Key Takeaways:
Shareholders approved all five proposals at the extraordinary meeting, authorizing a new class of perpetual preferred shares to fund the company’s aggressive Bitcoin acquisition strategy.
The vote green-lights the “Mercury” Class B program, enabling an initial raise of ¥21.2 billion ($135M) with a broader shelf capacity of up to ¥555 billion.
The plan received explicit support from Norway’s sovereign wealth fund, Norges Bank, signaling institutional confidence in Metaplanet’s pivot to a Bitcoin treasury model.
Metaplanet’s transformation into Japan’s premier corporate Bitcoin vehicle has cleared a critical governance hurdle. The firm’s latest extraordinary shareholder meeting concluded with a clean sweep, as investors approved all five proposals on the ballot. This decisive 5-for-5 vote reinforces the company’s aggressive roadmap to utilize preferred equity and fresh capital to significantly scale its Bitcoin-focused treasury.
Shareholders Authorize “Mercury” Perpetual Preferred Shares to Target ¥555 Billion Capacity
While official minutes are still being finalized, reports indicate strong majority support for the core of the December 22 agenda: the authorization of the new perpetual preferred stock program.
The centerpiece of this approval is the “Mercury” Class B perpetual preferred equity. This instrument is designed with a fixed 4.9% annual dividend and a ¥1,000 conversion price, targeting primarily overseas institutional investors via private placement. The vote authorizes an initial tranche aimed at raising approximately ¥21.2 billion ($135 million).
Crucially, the amendments to the Articles of Incorporation also unlocked a much larger shelf capacity. By redefining authorized share classes and board authority, shareholders have effectively cleared the runway for Metaplanet to eventually raise up to ¥555 billion (approx. $3.8 billion) over a multi-year window. This structure mirrors the capital-markets-driven accumulation strategy popularized by MicroStrategy in the U.S.
5/5 Proposals Approved at the Metaplanet Extraordinary Shareholder Meeting
Institutional Validation from Norges Bank Signals Maturity in Corporate Bitcoin Strategy
A pivotal factor in this vote was the public support from Norway’s sovereign wealth fund, Norges Bank. The fund’s disclosure that it backed the December 22 capital structure changes adds a layer of institutional legitimacy that is often absent in the crypto-equity sector.
This endorsement signals to other asset managers that Metaplanet’s governance model is maturing. Rather than being viewed as a volatile “meme stock,” the firm is successfully framing itself as a disciplined treasury vehicle.
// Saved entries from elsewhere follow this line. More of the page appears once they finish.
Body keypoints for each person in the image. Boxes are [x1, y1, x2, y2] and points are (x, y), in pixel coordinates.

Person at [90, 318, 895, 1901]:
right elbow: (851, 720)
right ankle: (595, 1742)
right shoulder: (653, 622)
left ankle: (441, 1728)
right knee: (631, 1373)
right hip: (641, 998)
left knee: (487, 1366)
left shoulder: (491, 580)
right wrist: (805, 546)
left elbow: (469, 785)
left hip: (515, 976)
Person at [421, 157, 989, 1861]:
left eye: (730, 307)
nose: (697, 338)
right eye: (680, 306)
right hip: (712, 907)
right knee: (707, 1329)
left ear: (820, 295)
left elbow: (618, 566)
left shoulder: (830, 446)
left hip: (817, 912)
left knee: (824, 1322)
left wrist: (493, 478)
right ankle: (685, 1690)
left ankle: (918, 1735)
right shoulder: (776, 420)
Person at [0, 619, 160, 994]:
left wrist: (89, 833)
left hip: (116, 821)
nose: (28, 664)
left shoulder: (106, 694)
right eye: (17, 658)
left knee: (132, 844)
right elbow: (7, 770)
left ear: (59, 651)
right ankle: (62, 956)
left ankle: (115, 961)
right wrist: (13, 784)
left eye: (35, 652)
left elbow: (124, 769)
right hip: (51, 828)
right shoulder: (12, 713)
The approved preferred share structure offers specific strategic advantages:
Non-Dilutive Funding: It allows the company to tap into deep pools of overseas capital without immediately diluting common shareholders.
Predictable Costs: The fixed-dividend nature of the instruments locks in funding costs, shielding the balance sheet from the volatility of traditional bank debt interest rates.
Asset Deployment: Proceeds can be rapidly deployed into additional BTC purchases, further cementing the company’s correlation with the asset class.
From Governance to Execution: Navigating the Next Phase of the Capital Roadmap
With the legal approvals secured, the focus now shifts entirely to execution. Metaplanet faces the complex task of timing its preferred share issuances against the dual volatilities of the global Bitcoin market and Tokyo Stock Exchange oversight.
Analysts suggest that the successful placement of the initial Class B tranche will be the first major test of foreign appetite for yen-denominated Bitcoin exposure. If executed well, this strategy could solidify Metaplanet’s role as Asia’s flagship Bitcoin treasury. However, the stakes for common shareholders remain high: the new capital stack must generate Bitcoin-driven returns that outpace the cost of the preferred dividends, or the structure could weigh on long-term equity value.